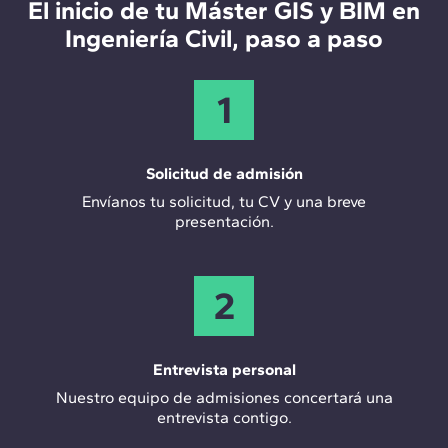
El inicio de tu Máster GIS y BIM en
Ingeniería Civil, paso a paso
1
Solicitud de admisión
Envíanos tu solicitud, tu CV y una breve
presentación.
2
Entrevista personal
Nuestro equipo de admisiones concertará una
entrevista contigo.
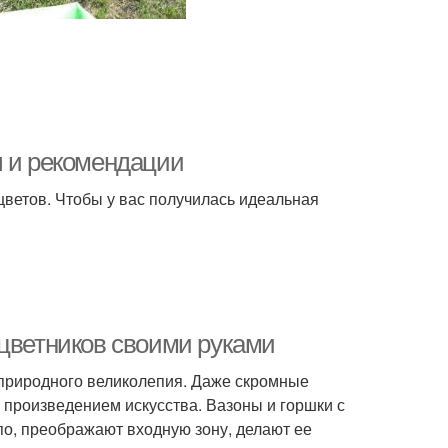
ы и рекомендации
ветов. Чтобы у вас получилась идеальная
 цветников своими руками
 природного великолепия. Даже скромные
 произведением искусства. Вазоны и горшки с
о, преображают входную зону, делают ее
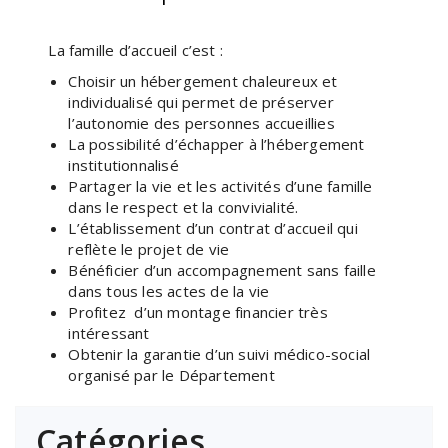
La famille d’accueil c’est :
Choisir un hébergement chaleureux et
individualisé qui permet de préserver
l’autonomie des personnes accueillies
La possibilité d’échapper à l’hébergement
institutionnalisé
Partager la vie et les activités d’une famille
dans le respect et la convivialité.
L’établissement d’un contrat d’accueil qui
reflète le projet de vie
Bénéficier d’un accompagnement sans faille
dans tous les actes de la vie
Profitez d’un montage financier très
intéressant
Obtenir la garantie d’un suivi médico-social
organisé par le Département
Catégories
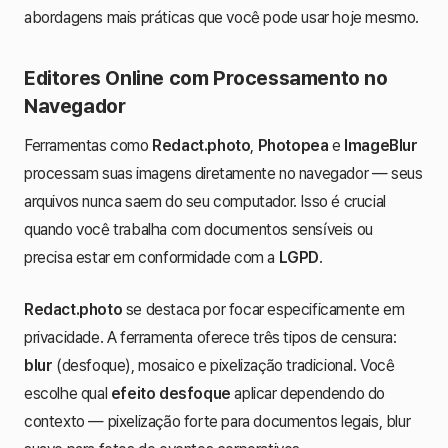
abordagens mais práticas que você pode usar hoje mesmo.
Editores Online com Processamento no
Navegador
Ferramentas como
Redact.photo
,
Photopea
e
ImageBlur
processam suas imagens diretamente no navegador — seus
arquivos nunca saem do seu computador. Isso é crucial
quando você trabalha com documentos sensíveis ou
precisa estar em conformidade com a
LGPD
.
Redact.photo
se destaca por focar especificamente em
privacidade. A ferramenta oferece três tipos de censura:
blur
(desfoque), mosaico e pixelização tradicional. Você
escolhe qual
efeito desfoque
aplicar dependendo do
contexto — pixelização forte para documentos legais, blur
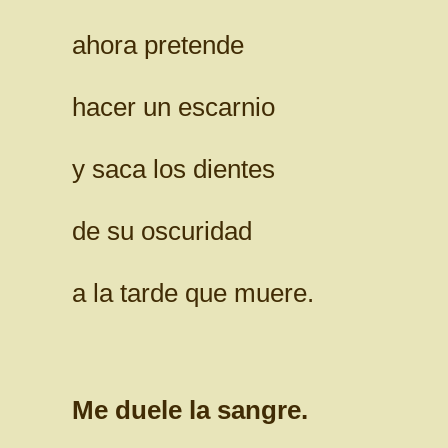
ahora pretende
hacer un escarnio
y saca los dientes
de su oscuridad
a la tarde que muere.
Me duele la sangre.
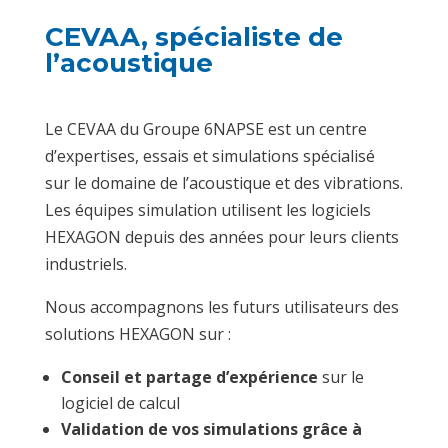
CEVAA, spécialiste de
l’acoustique
Le CEVAA du Groupe 6NAPSE est un centre
d’expertises, essais et simulations spécialisé
sur le domaine de l’acoustique et des vibrations.
Les équipes simulation utilisent les logiciels
HEXAGON depuis des années pour leurs clients
industriels.
Nous accompagnons les futurs utilisateurs des
solutions HEXAGON sur :
Conseil et partage d’expérience
sur le
logiciel de calcul
Validation de vos simulations grâce à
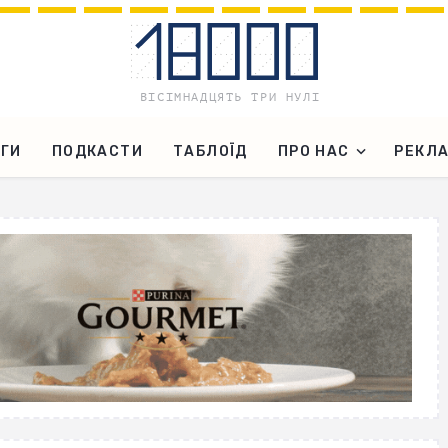
ГИ
ПОДКАСТИ
ТАБЛОЇД
ПРО НАС
РЕКЛ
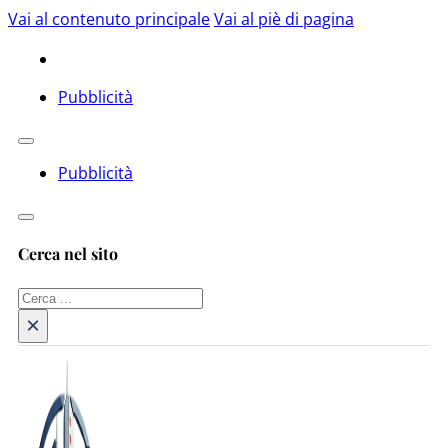
Vai al contenuto principale
Vai al piè di pagina
Pubblicità
Pubblicità
Cerca nel sito
Cerca
×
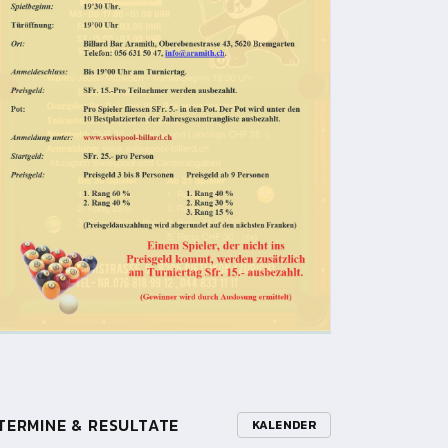
TERMINE & RESULTATE
KALENDER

======

**PROBLEM DESCRIPTION**
Rewrite the text read from every record above as one numbered list, one line per item, skipping blank lines. Leave the pictures out of your answer.

**WRITTEN RESPONSE**
1. El inicio de tu Máster GIS y BIM en
2. Ingeniería Civil, paso a paso
3. 1
4. Solicitud de admisión
5. Envíanos tu solicitud, tu CV y una breve
6. presentación.
7. 2
8. Entrevista personal
9. Nuestro equipo de admisiones concertará una
10. entrevista contigo.
11. ы и рекомендации
12. ветов. Чтобы у вас получилась идеальная
13.  цветников своими руками
14.  природного великолепия. Даже скромные
15.  произведением искусства. Вазоны и горшки с
16. о, преображают входную зону, делают ее
17. La famille d’accueil c’est :
18. Choisir un hébergement chaleureux et
19. individualisé qui permet de préserver
20. l’autonomie des personnes accueillies
21. La possibilité d’échapper à l’hébergement
22. institutionnalisé
23. Partager la vie et les activités d’une famille
24. dans le respect et la convivialité.
25. L’établissement d’un contrat d’accueil qui
26. reflète le projet de vie
27. Bénéficier d’un accompagnement sans faille
28. dans tous les actes de la vie
29. Profitez d’un montage financier très
30. intéressant
31. Obtenir la garantie d’un suivi médico-social
32. organisé par le Département
33. Catégories
34. abordagens mais práticas que você pode usar hoje mesmo.
35. Editores Online com Processamento no
36. Navegador
37. Ferramentas como
38. Redact.photo
39. ,
40. Photopea
41. e
42. ImageBlur
43. processam suas imagens diretamente no navegador — seus
44. arquivos nunca saem do seu computador. Isso é crucial
45. quando você trabalha com documentos sensíveis ou
46. precisa estar em conformidade com a
47. LGPD
48. .
49. Redact.photo
50. se destaca por focar especificamente em
51. privacidade. A ferramenta oferece três tipos de censura:
52. blur
53. (desfoque), mosaico e pixelização tradicional. Você
54. escolhe qual
55. efeito desfoque
56. aplicar dependendo do
57. contexto — pixelização forte para documentos legais, blur
58. ahora pretende
59. hacer un escarnio
60. y saca los dientes
61. de su oscuridad
62. a la tarde que muere.
63. Me duele la sangre.
64. CEVAA, spécialiste de
65. l’acoustique
66. Le CEVAA du Groupe 6NAPSE est un centre
67. d’expertises, essais et simulations spécialisé
68. sur le domaine de l’acoustique et des vibrations.
69. Les équipes simulation utilisent les logiciels
70. HEXAGON depuis des années pour leurs clients
71. industriels.
72. Nous accompagnons les futurs utilisateurs des
73. solutions HEXAGON sur :
74. Conseil et partage d’expérience
75. sur le
76. logiciel de calcul
77. Validation de vos simulations grâce à
78. ГИ
79. ПОДКАСТИ
80. ТАБЛОЇД
81. ПРО НАС
82. РЕКЛ
83. Vai al contenuto principale
84. Vai al piè di pagina
85. Pubblicità
86. Pubblicità
87. Cerca nel sito
88. Cerca
89. ×
90. TERMINE & RESULTATE
91. KALENDER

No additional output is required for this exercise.